Please convert the lines below into a JSON list of strings, one string per line, leaving out any blank lines.

------ Recorded information ------

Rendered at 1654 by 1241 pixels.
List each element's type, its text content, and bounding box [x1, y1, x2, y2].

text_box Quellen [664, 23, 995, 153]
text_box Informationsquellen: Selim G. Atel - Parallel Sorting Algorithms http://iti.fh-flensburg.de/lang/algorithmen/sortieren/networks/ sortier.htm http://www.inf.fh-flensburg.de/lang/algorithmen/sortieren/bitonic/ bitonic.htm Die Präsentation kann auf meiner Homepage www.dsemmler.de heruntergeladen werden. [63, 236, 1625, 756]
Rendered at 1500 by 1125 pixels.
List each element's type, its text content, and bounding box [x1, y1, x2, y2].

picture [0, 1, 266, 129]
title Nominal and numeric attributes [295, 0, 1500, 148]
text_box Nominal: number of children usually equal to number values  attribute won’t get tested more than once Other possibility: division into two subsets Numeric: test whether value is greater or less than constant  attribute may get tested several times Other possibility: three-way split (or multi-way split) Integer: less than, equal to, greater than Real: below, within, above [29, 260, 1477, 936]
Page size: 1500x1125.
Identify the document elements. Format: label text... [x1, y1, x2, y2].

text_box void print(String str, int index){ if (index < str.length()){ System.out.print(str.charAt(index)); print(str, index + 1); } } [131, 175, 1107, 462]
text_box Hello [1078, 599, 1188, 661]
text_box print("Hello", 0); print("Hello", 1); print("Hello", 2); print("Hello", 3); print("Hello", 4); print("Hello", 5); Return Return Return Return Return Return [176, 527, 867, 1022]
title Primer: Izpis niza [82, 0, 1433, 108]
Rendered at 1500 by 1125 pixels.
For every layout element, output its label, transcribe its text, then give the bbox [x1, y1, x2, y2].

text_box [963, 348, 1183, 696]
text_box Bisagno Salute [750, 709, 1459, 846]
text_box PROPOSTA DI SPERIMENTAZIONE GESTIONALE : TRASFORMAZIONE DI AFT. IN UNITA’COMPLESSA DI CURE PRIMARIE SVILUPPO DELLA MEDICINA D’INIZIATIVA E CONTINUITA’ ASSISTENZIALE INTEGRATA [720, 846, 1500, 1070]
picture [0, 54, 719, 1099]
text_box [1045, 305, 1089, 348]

------

> Reply:
[
  "Rendered at 1654 by 1241 pixels.",
  "List each element's type, its text content, and bounding box [x1, y1, x2, y2].",
  "text_box Quellen [664, 23, 995, 153]",
  "text_box Informationsquellen: Selim G. Atel - Parallel Sorting Algorithms http://iti.fh-flensburg.de/lang/algorithmen/sortieren/networks/ sortier.htm http://www.inf.fh-flensburg.de/lang/algorithmen/sortieren/bitonic/ bitonic.htm Die Präsentation kann auf meiner Homepage www.dsemmler.de heruntergeladen werden. [63, 236, 1625, 756]",
  "Rendered at 1500 by 1125 pixels.",
  "List each element's type, its text content, and bounding box [x1, y1, x2, y2].",
  "picture [0, 1, 266, 129]",
  "title Nominal and numeric attributes [295, 0, 1500, 148]",
  "text_box Nominal: number of children usually equal to number values  attribute won’t get tested more than once Other possibility: division into two subsets Numeric: test whether value is greater or less than constant  attribute may get tested several times Other possibility: three-way split (or multi-way split) Integer: less than, equal to, greater than Real: below, within, above [29, 260, 1477, 936]",
  "Page size: 1500x1125.",
  "Identify the document elements. Format: label text... [x1, y1, x2, y2].",
  "text_box void print(String str, int index){ if (index < str.length()){ System.out.print(str.charAt(index)); print(str, index + 1); } } [131, 175, 1107, 462]",
  "text_box Hello [1078, 599, 1188, 661]",
  "text_box print(\"Hello\", 0); print(\"Hello\", 1); print(\"Hello\", 2); print(\"Hello\", 3); print(\"Hello\", 4); print(\"Hello\", 5); Return Return Return Return Return Return [176, 527, 867, 1022]",
  "title Primer: Izpis niza [82, 0, 1433, 108]",
  "Rendered at 1500 by 1125 pixels.",
  "For every layout element, output its label, transcribe its text, then give the bbox [x1, y1, x2, y2].",
  "text_box [963, 348, 1183, 696]",
  "text_box Bisagno Salute [750, 709, 1459, 846]",
  "text_box PROPOSTA DI SPERIMENTAZIONE GESTIONALE : TRASFORMAZIONE DI AFT. IN UNITA’COMPLESSA DI CURE PRIMARIE SVILUPPO DELLA MEDICINA D’INIZIATIVA E CONTINUITA’ ASSISTENZIALE INTEGRATA [720, 846, 1500, 1070]",
  "picture [0, 54, 719, 1099]",
  "text_box [1045, 305, 1089, 348]"
]